▸ **Electronics source listings**
BEGIN

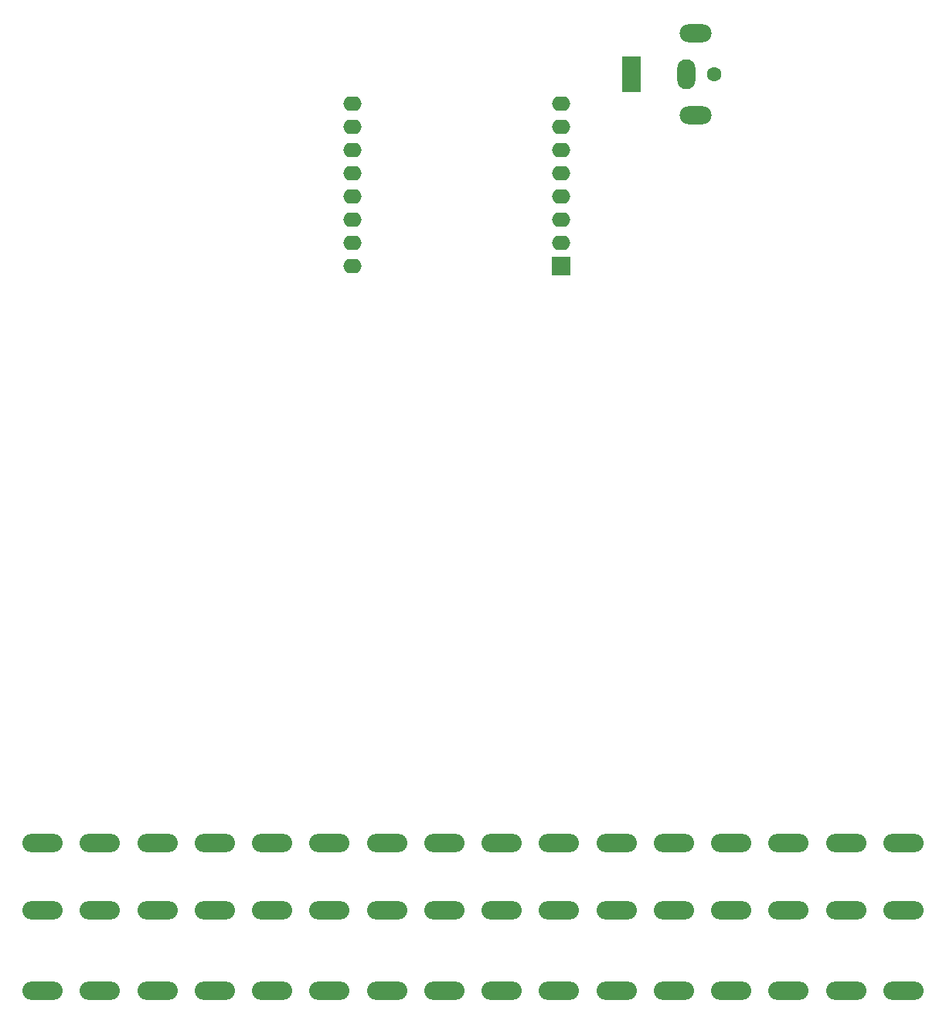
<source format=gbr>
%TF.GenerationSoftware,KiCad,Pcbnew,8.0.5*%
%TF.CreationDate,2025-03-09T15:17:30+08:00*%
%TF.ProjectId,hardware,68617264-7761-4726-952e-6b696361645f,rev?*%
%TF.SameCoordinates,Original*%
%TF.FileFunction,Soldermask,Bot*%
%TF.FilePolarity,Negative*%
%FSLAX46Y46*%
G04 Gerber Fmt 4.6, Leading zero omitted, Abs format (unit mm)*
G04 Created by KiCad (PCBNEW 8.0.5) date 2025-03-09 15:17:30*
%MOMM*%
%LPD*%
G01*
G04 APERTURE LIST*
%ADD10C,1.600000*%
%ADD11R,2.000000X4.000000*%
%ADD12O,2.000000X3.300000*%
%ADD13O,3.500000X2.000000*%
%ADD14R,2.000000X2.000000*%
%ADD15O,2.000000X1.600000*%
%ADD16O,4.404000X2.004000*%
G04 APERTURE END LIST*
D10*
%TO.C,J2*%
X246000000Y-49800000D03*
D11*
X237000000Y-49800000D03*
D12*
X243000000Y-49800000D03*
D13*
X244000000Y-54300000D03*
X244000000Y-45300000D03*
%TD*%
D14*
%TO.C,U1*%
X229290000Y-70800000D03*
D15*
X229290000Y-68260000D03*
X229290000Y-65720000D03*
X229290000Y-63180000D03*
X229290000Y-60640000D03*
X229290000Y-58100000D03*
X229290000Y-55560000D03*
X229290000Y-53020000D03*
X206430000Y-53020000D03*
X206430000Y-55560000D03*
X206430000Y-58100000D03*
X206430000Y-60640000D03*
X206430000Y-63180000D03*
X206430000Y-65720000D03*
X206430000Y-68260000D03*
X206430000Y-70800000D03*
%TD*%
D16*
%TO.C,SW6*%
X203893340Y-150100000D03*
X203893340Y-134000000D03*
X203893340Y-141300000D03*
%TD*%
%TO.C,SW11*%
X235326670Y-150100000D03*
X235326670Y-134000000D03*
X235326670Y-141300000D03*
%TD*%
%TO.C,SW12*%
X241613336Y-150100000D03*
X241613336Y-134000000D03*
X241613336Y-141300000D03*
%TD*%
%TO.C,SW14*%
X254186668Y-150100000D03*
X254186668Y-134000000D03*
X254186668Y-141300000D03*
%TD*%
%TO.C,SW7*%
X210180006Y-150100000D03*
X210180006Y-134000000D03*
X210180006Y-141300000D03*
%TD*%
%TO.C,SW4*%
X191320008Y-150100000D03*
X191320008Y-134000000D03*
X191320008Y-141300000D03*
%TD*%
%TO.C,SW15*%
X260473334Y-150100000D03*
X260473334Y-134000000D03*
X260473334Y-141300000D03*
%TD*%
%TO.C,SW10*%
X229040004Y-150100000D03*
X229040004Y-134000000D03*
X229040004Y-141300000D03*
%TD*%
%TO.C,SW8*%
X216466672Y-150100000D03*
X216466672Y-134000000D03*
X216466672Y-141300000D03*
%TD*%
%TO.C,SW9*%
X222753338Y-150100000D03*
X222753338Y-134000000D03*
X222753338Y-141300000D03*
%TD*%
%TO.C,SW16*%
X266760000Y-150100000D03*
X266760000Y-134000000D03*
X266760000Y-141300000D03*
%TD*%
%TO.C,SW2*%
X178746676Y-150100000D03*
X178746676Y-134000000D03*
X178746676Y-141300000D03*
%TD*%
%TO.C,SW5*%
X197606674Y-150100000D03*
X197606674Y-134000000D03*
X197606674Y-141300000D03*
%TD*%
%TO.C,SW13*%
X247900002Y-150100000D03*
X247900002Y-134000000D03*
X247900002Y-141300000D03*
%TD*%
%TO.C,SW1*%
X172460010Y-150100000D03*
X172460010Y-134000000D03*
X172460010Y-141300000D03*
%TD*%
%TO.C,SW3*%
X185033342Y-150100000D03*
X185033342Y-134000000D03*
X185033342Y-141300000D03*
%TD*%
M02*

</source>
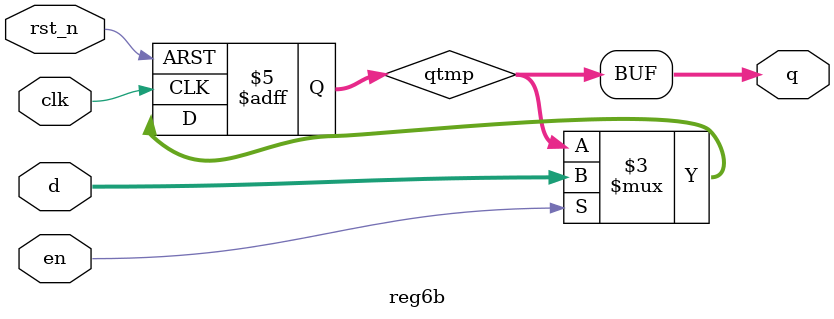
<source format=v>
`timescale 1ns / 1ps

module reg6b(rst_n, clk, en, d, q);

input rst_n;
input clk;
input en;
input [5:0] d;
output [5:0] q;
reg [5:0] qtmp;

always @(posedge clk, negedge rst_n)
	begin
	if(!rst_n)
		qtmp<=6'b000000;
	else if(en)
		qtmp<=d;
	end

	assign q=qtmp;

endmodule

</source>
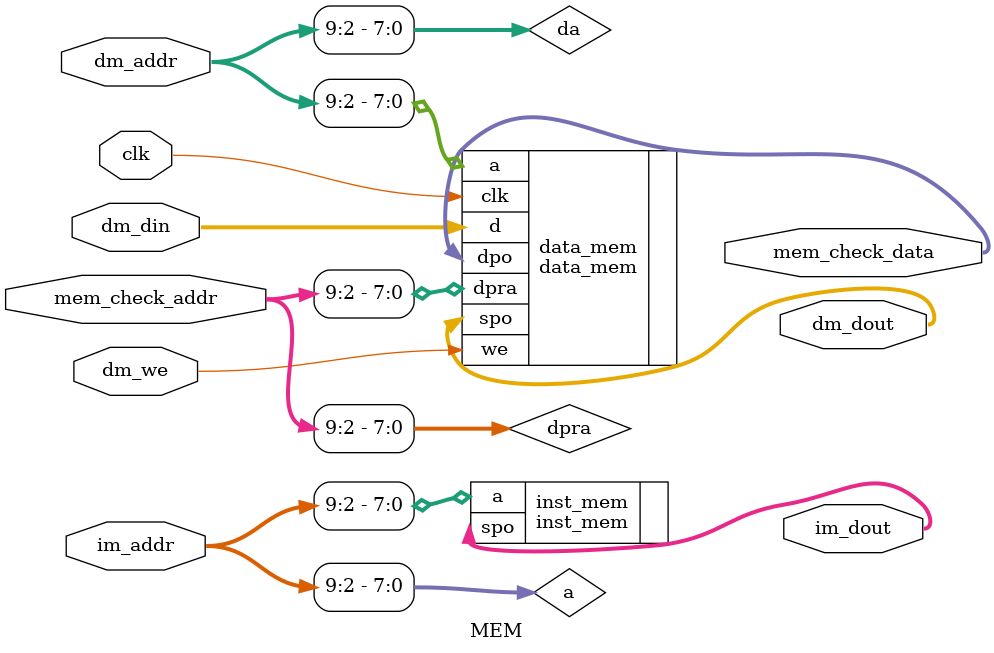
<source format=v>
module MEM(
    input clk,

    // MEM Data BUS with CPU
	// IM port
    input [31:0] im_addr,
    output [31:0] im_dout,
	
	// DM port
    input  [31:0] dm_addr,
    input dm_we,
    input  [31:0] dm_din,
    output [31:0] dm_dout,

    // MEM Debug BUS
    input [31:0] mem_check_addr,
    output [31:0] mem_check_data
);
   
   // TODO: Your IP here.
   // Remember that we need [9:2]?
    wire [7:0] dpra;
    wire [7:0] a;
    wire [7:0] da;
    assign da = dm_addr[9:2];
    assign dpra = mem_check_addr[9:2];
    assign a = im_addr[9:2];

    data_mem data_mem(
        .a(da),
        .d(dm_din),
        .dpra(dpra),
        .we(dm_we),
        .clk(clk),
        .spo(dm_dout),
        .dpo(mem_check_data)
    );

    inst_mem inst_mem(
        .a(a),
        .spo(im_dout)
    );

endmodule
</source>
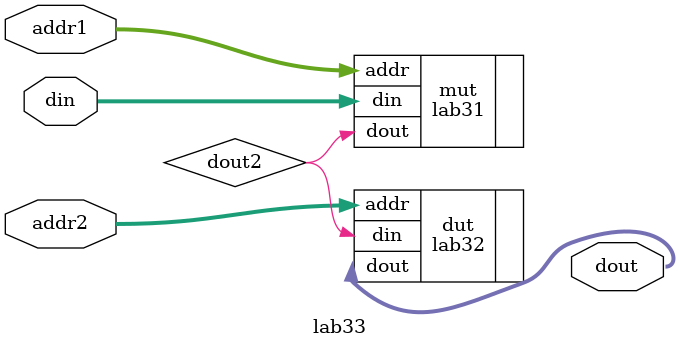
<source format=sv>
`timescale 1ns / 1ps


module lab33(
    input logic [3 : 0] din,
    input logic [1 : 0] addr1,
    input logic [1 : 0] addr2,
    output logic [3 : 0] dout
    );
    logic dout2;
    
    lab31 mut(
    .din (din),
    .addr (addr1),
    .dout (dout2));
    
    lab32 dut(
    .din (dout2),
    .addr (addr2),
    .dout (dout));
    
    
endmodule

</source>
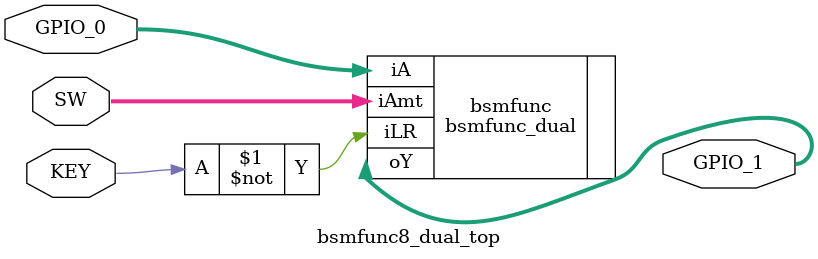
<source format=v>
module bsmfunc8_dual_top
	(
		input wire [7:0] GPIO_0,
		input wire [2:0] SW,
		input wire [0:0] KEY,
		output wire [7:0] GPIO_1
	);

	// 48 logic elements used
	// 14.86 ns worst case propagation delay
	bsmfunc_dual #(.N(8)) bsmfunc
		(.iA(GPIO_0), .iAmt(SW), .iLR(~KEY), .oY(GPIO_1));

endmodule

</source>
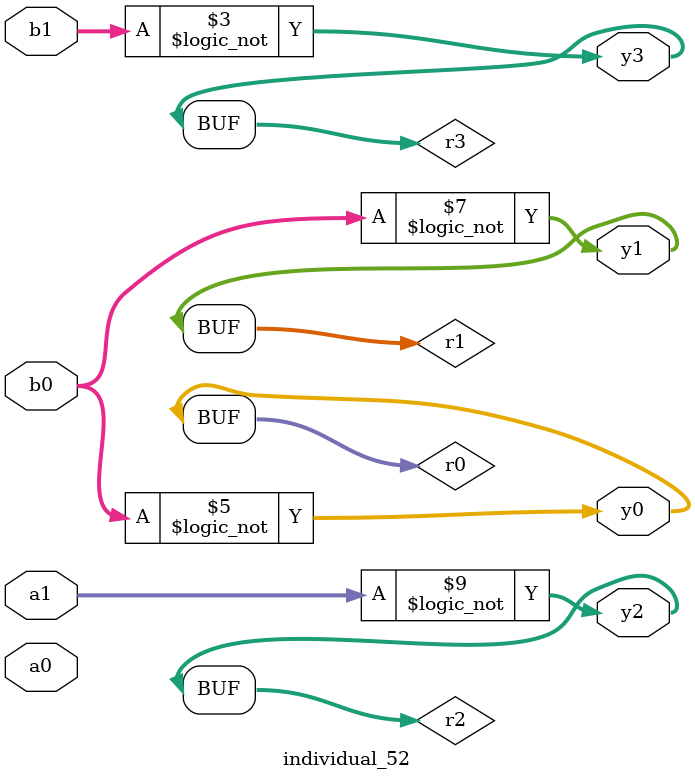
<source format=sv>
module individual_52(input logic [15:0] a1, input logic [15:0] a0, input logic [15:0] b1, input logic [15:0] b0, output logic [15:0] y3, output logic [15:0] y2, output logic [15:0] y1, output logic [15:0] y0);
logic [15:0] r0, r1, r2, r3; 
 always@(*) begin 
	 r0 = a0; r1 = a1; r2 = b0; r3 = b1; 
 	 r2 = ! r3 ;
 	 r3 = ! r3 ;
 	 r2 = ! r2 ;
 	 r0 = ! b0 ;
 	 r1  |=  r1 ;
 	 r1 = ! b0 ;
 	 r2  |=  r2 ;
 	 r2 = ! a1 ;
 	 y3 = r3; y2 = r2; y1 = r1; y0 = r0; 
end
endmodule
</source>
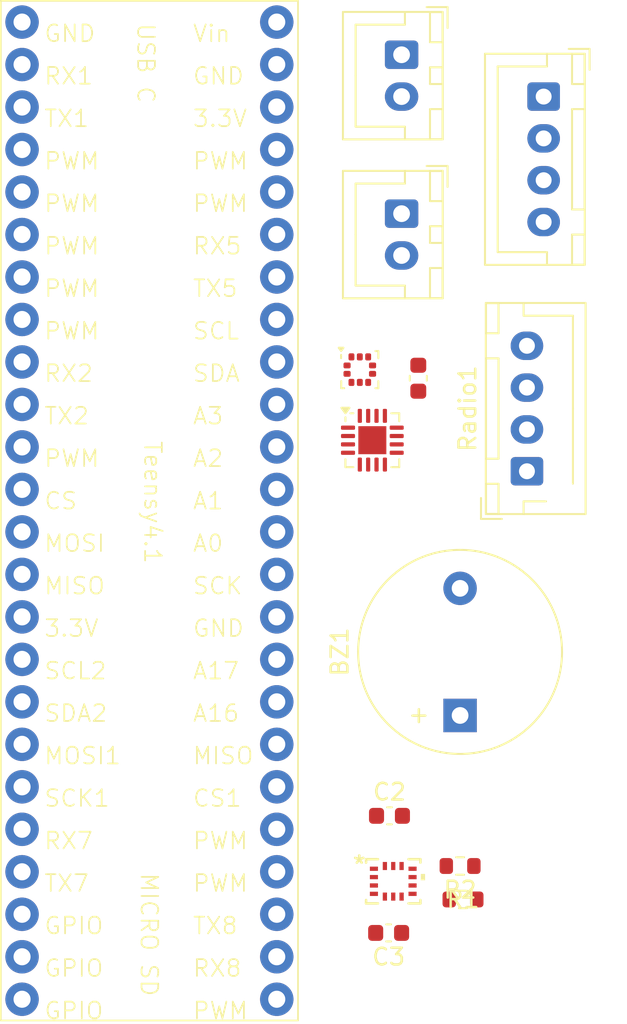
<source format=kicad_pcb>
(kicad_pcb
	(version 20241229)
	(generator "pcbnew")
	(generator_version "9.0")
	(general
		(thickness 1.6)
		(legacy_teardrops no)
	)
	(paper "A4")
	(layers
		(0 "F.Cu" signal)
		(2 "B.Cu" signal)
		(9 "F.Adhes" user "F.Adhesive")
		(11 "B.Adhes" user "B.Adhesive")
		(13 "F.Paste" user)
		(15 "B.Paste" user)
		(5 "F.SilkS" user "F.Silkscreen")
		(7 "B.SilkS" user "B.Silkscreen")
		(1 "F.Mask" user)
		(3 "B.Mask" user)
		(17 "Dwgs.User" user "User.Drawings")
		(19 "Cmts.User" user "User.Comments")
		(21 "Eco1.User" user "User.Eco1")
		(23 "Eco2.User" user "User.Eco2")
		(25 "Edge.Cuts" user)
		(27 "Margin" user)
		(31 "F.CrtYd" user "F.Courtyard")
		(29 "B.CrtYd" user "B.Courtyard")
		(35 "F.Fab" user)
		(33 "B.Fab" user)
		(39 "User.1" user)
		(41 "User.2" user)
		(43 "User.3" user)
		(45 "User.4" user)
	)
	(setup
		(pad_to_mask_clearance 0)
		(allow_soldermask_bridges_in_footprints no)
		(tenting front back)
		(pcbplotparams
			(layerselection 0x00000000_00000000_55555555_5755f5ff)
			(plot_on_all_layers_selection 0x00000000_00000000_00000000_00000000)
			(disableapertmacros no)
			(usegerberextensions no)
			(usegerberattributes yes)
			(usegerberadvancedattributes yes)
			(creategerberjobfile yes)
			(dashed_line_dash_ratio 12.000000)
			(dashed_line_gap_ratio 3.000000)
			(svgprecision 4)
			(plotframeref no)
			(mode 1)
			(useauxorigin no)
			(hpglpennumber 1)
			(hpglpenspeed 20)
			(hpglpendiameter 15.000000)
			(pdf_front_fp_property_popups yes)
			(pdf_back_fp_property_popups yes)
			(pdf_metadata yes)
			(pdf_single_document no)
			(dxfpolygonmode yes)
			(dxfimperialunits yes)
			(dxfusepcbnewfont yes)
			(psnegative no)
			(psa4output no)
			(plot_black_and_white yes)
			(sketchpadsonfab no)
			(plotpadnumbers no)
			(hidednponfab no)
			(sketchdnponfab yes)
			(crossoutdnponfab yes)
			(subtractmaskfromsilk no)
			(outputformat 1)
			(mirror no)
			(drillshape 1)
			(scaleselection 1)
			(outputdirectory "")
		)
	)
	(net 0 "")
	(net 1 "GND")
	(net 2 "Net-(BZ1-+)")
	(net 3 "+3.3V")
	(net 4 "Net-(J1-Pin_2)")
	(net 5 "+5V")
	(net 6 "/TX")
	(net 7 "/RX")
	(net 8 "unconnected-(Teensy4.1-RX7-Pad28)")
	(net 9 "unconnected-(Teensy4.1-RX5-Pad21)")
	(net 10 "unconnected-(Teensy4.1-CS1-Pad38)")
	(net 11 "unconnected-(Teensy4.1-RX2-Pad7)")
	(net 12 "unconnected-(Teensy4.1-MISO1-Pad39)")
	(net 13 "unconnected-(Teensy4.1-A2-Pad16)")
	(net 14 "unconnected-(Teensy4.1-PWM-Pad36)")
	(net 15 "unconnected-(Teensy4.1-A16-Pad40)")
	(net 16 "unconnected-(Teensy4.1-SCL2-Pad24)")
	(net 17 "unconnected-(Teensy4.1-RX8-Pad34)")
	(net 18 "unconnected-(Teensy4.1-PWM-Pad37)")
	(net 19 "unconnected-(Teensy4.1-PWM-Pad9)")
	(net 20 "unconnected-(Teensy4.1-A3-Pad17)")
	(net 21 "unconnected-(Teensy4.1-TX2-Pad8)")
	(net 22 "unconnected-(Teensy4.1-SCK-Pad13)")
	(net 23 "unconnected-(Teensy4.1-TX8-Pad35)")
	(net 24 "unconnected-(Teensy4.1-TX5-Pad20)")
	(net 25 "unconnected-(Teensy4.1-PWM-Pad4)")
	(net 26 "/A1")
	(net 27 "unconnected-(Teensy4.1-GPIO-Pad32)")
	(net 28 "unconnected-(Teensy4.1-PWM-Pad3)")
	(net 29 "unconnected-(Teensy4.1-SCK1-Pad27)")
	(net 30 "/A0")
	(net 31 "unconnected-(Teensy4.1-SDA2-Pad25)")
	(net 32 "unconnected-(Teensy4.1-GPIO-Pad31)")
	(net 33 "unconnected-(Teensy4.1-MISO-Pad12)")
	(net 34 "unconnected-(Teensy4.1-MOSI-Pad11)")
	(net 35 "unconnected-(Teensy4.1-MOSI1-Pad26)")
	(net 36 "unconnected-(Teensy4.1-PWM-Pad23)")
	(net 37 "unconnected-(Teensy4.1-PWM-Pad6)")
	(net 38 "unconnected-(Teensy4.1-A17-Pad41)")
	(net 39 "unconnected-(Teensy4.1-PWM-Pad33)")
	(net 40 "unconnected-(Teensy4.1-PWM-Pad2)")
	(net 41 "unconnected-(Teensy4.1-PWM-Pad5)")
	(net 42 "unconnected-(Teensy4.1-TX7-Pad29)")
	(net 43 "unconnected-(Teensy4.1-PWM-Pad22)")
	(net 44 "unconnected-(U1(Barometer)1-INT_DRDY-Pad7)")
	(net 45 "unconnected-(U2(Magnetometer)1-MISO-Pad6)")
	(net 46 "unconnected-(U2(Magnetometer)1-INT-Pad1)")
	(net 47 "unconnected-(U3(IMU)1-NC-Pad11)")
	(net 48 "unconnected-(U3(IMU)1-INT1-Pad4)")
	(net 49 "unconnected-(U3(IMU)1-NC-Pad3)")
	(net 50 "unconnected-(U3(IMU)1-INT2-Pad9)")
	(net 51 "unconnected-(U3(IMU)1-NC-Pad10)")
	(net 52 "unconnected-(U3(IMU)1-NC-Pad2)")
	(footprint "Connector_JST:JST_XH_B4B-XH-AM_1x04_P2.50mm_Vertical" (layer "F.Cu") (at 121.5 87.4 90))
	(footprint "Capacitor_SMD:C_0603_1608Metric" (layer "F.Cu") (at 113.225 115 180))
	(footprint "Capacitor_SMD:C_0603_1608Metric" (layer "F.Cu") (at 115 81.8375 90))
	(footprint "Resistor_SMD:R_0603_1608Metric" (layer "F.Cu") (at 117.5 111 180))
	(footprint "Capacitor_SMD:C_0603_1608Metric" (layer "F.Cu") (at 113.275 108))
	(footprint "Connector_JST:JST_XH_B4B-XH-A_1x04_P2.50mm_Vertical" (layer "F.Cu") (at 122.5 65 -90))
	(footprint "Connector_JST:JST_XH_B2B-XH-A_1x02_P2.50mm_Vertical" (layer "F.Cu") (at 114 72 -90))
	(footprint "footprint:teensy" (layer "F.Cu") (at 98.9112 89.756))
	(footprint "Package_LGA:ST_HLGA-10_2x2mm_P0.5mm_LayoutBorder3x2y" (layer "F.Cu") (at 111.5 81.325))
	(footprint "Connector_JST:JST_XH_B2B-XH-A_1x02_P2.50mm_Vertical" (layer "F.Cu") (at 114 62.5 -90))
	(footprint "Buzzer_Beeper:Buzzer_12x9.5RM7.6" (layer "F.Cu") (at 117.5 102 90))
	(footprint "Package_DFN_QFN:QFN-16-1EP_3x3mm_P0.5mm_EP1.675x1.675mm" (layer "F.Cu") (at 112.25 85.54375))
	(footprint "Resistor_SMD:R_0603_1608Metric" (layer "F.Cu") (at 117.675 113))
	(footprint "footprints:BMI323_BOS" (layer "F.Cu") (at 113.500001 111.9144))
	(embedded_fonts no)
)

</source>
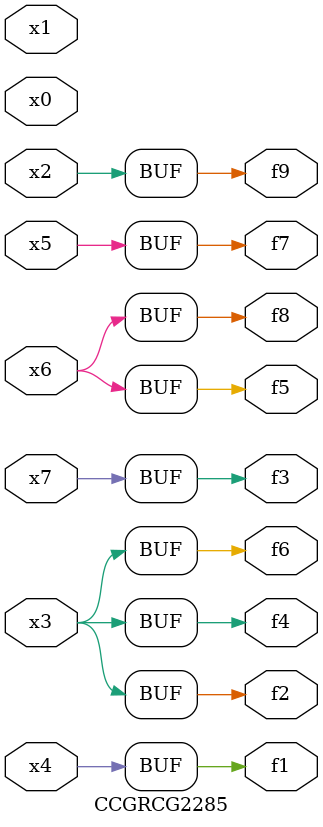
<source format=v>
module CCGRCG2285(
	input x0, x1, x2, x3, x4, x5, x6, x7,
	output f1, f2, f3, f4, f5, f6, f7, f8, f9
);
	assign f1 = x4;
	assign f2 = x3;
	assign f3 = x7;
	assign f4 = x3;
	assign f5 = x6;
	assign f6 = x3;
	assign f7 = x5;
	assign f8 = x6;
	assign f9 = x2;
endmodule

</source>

END

▸ **Work instruction**
Out of the records above, set down only the lines from the one that contains "output [5:0] q;" through the one that contains "Your IP here.", unchanged and without the pictures.

▸ **Solution to the problem**
output [5:0] q;
reg [5:0] qtmp;

always @(posedge clk, negedge rst_n)
	begin
	if(!rst_n)
		qtmp<=6'b000000;
	else if(en)
		qtmp<=d;
	end

	assign q=qtmp;

endmodule

</source>
<source format=v>
module MEM(
    input clk,

    // MEM Data BUS with CPU
	// IM port
    input [31:0] im_addr,
    output [31:0] im_dout,
	
	// DM port
    input  [31:0] dm_addr,
    input dm_we,
    input  [31:0] dm_din,
    output [31:0] dm_dout,

    // MEM Debug BUS
    input [31:0] mem_check_addr,
    output [31:0] mem_check_data
);
   
   // TODO: Your IP here.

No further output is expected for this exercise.